Carlos Carvalhal destacou ter tido uma semana completa de trabalho, em que chamou "muita gente jovem", que mostrou "grande vontade e atitude competitiva", e que permitiu não apenas recuperar, mas também fazer treinos de "caráter aquisitivo", esperando ver o reflexo disso em Arouca.

"É um adversário difícil a jogar em casa, como todas [as equipas] na nossa Liga, vamos esgrimir argumentos durante 90 minutos com o objetivo de vencer, sabendo que vamos ter um jogo difícil pela frente", disse.

As saídas recentes das taças da Liga e de Portugal se por um lado são negativas, por outro permitirão à equipa um calendário menos apertado nos próximos meses.

"Uma equipa que joga na Liga Europa tem alguma pressão, mais do que na Champions, pelos jogos quinta-feira e domingo, tivemos alguns jogos assim.
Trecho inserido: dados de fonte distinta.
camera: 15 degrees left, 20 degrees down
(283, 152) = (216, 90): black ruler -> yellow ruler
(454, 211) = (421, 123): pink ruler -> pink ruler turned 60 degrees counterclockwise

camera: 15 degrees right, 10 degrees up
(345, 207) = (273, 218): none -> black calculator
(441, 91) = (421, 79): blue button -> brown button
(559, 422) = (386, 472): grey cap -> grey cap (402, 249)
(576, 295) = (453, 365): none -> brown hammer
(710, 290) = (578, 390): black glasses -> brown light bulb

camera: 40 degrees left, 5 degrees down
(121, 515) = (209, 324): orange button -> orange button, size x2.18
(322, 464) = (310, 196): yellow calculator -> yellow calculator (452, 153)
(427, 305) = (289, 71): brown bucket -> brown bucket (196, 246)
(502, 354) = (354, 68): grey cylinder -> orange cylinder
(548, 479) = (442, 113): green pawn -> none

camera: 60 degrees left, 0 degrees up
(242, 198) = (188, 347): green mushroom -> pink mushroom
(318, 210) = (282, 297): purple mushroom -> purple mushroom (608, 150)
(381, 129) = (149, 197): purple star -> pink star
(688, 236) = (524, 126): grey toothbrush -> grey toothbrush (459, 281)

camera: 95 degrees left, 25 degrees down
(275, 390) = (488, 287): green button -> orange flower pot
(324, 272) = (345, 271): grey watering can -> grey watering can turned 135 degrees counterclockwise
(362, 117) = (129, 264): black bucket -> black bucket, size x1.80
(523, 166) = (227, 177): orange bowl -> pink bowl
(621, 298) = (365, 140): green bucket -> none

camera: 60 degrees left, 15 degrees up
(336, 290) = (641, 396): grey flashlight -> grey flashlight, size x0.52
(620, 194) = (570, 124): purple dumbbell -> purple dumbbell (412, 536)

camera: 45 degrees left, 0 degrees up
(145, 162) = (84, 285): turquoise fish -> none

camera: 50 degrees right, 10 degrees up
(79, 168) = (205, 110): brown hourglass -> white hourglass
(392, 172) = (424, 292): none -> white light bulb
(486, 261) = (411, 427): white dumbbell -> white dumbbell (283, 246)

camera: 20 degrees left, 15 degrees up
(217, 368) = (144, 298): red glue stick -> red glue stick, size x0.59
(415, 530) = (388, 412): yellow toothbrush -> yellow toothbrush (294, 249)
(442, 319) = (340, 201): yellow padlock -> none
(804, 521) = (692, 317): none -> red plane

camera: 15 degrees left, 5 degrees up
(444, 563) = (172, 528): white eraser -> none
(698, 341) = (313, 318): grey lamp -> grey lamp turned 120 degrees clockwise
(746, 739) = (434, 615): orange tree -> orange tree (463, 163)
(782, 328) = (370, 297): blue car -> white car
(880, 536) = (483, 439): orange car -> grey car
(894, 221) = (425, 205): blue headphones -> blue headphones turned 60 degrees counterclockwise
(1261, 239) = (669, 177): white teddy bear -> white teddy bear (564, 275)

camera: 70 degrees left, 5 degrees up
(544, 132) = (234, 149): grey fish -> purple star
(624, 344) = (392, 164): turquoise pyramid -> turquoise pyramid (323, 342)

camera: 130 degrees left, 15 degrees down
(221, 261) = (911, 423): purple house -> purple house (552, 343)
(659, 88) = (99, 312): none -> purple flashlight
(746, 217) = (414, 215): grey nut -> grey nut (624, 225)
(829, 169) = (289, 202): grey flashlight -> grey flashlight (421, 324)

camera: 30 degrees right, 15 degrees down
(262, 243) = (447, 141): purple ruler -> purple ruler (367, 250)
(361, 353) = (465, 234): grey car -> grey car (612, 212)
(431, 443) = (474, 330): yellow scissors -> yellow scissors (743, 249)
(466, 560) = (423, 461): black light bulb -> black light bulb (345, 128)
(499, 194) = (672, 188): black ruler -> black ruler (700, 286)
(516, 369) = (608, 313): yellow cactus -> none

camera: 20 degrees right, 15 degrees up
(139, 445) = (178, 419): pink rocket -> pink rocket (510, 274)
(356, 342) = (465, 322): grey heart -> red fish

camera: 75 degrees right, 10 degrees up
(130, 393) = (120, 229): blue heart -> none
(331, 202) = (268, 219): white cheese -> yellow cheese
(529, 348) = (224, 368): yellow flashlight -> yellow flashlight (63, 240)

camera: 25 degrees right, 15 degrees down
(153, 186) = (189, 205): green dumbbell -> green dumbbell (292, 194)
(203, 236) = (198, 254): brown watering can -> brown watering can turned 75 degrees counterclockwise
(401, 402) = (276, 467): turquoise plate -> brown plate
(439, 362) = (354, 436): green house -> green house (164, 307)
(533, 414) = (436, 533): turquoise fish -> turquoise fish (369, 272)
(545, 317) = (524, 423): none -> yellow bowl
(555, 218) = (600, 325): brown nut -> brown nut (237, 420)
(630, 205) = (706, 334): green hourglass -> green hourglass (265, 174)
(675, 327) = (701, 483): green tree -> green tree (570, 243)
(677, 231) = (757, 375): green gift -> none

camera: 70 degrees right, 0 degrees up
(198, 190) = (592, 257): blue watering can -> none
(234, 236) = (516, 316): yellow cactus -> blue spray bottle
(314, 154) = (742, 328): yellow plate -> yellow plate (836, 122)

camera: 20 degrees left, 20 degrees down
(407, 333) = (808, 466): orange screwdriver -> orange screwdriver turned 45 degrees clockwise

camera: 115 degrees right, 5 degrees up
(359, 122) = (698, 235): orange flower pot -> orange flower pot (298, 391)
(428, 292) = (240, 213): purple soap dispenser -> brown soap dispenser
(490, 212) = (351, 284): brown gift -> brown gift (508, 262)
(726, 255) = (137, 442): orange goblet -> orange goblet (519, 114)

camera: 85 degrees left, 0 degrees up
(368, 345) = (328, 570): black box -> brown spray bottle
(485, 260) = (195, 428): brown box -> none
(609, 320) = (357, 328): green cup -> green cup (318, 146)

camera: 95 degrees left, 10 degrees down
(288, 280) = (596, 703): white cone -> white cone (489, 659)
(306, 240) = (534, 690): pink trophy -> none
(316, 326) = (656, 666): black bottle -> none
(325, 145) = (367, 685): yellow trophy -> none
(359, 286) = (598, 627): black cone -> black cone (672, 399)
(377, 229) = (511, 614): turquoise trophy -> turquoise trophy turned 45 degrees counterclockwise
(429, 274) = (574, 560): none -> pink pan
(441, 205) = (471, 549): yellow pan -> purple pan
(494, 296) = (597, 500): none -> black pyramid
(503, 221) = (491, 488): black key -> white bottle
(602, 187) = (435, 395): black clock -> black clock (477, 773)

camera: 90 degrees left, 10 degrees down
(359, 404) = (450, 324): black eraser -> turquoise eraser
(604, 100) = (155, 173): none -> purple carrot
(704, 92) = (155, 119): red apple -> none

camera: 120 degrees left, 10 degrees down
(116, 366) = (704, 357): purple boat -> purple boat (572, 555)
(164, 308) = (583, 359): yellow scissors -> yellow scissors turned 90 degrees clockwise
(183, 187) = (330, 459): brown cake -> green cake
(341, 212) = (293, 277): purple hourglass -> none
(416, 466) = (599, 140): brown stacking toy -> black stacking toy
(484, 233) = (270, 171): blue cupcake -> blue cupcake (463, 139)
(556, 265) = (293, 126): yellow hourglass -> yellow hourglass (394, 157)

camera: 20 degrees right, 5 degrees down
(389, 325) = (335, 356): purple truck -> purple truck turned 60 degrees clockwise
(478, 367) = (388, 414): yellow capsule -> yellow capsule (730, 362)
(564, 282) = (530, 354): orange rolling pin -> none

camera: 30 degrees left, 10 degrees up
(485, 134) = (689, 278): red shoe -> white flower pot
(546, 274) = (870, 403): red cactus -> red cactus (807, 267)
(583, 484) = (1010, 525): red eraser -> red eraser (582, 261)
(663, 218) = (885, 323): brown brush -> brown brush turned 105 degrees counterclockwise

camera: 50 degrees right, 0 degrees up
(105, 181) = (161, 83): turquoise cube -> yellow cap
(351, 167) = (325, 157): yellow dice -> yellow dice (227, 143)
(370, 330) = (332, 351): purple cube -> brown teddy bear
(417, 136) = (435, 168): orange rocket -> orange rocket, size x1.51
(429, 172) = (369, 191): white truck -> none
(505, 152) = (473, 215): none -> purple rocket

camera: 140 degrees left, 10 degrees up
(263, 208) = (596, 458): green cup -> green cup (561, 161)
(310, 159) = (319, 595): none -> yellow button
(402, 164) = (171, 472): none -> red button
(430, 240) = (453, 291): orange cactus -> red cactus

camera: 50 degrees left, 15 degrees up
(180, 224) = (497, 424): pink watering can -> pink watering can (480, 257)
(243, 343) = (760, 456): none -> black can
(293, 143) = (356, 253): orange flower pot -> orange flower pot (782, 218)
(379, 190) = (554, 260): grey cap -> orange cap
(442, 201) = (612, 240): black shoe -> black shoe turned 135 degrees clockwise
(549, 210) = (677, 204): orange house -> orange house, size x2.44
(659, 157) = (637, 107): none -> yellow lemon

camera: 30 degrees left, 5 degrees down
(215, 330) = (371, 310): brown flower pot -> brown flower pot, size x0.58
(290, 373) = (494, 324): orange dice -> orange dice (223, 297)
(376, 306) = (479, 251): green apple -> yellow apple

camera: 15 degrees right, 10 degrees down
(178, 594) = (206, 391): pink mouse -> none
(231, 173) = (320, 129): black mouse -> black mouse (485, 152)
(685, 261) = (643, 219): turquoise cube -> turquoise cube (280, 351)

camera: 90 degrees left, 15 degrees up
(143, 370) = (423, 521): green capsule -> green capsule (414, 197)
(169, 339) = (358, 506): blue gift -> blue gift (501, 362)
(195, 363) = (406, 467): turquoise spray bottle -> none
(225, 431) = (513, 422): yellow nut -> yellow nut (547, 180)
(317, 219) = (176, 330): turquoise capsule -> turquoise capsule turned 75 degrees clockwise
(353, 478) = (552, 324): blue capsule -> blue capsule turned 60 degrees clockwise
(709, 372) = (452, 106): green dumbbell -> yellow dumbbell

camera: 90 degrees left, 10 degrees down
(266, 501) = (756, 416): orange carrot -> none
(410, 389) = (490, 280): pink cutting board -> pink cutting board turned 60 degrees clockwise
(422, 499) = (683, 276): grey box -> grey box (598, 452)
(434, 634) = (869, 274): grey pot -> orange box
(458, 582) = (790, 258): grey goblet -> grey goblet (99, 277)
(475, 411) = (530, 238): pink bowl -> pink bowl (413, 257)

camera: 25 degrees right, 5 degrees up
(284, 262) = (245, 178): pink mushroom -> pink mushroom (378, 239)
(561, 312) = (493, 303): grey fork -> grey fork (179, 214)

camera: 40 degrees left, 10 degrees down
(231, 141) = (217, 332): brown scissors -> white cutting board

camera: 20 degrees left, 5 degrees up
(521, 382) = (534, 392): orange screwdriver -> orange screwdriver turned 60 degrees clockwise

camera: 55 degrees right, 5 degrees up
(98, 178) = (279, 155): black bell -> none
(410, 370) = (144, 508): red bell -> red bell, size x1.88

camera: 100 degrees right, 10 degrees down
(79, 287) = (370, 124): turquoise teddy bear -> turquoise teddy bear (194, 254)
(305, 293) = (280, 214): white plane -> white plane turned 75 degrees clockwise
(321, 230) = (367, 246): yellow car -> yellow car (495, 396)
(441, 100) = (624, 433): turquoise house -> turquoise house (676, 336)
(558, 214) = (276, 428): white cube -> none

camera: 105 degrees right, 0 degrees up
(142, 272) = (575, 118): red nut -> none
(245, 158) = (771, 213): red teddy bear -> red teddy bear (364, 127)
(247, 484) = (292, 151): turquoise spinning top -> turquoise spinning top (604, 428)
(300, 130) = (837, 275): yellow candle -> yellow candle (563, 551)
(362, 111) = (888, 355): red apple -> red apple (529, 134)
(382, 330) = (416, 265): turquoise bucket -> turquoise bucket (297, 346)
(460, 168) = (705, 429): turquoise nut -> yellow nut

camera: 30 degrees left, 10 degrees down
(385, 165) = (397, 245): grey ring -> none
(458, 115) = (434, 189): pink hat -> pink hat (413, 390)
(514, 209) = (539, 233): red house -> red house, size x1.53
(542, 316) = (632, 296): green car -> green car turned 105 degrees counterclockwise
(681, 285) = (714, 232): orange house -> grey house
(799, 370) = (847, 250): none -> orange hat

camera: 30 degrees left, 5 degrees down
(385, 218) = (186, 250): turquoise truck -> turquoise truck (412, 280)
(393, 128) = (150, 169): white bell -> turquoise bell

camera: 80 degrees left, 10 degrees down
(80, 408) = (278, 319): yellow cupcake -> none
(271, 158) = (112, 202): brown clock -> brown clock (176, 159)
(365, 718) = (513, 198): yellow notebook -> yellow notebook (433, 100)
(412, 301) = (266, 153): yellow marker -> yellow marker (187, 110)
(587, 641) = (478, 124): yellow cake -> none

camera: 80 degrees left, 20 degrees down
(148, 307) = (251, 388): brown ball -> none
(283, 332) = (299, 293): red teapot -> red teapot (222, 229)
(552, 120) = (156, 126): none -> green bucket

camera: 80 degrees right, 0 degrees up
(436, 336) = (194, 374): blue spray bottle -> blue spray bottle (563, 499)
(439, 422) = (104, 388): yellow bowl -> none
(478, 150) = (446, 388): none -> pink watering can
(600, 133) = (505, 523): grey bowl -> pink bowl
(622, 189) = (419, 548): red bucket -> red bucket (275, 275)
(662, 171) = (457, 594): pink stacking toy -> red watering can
Já disse que isso é cruzar linhas vermelhas e traz consequências", declarou, lembrando as lesões de Galeno, Sequeira e Castro, "e outras pequenas coisas noutros jogadores".

O técnico admitiu as vantagens de, a médio prazo, jogar apenas uma vez por semana, mas notou existir um período de adaptação a essa realidade que "muitas vezes é negativo".

"Vamos ter a equipa melhor preparada, mais fresca e, quando temos uma semana de trabalho, aferimos melhor o momento do jogador, seja anímico, psicológico ou físico, há um acompanhamento com maior acuidade do que quando se joga duas vezes por semana, em que é quase só recuperar", disse.

Questionado sobre se as infeções de Ricardo Horta e Chiquinho podem abalar animicamente a equipa, o treinador considerou que, sendo uma realidade que pode acontecer a qualquer altura e a qualquer jogador, a "melhor forma de a abordar não é desculpabilizar, mas reforçar que existe um grupo que tem que estar à altura das circunstâncias e não lamentar nenhuma ausência, encarando qualquer jogo para vencer".

"Desde que tenhamos jogadores aptos da equipa principal, da B, dos sub-23 ou até dos sub-19, vamos para jogo para tentar vencer", completou.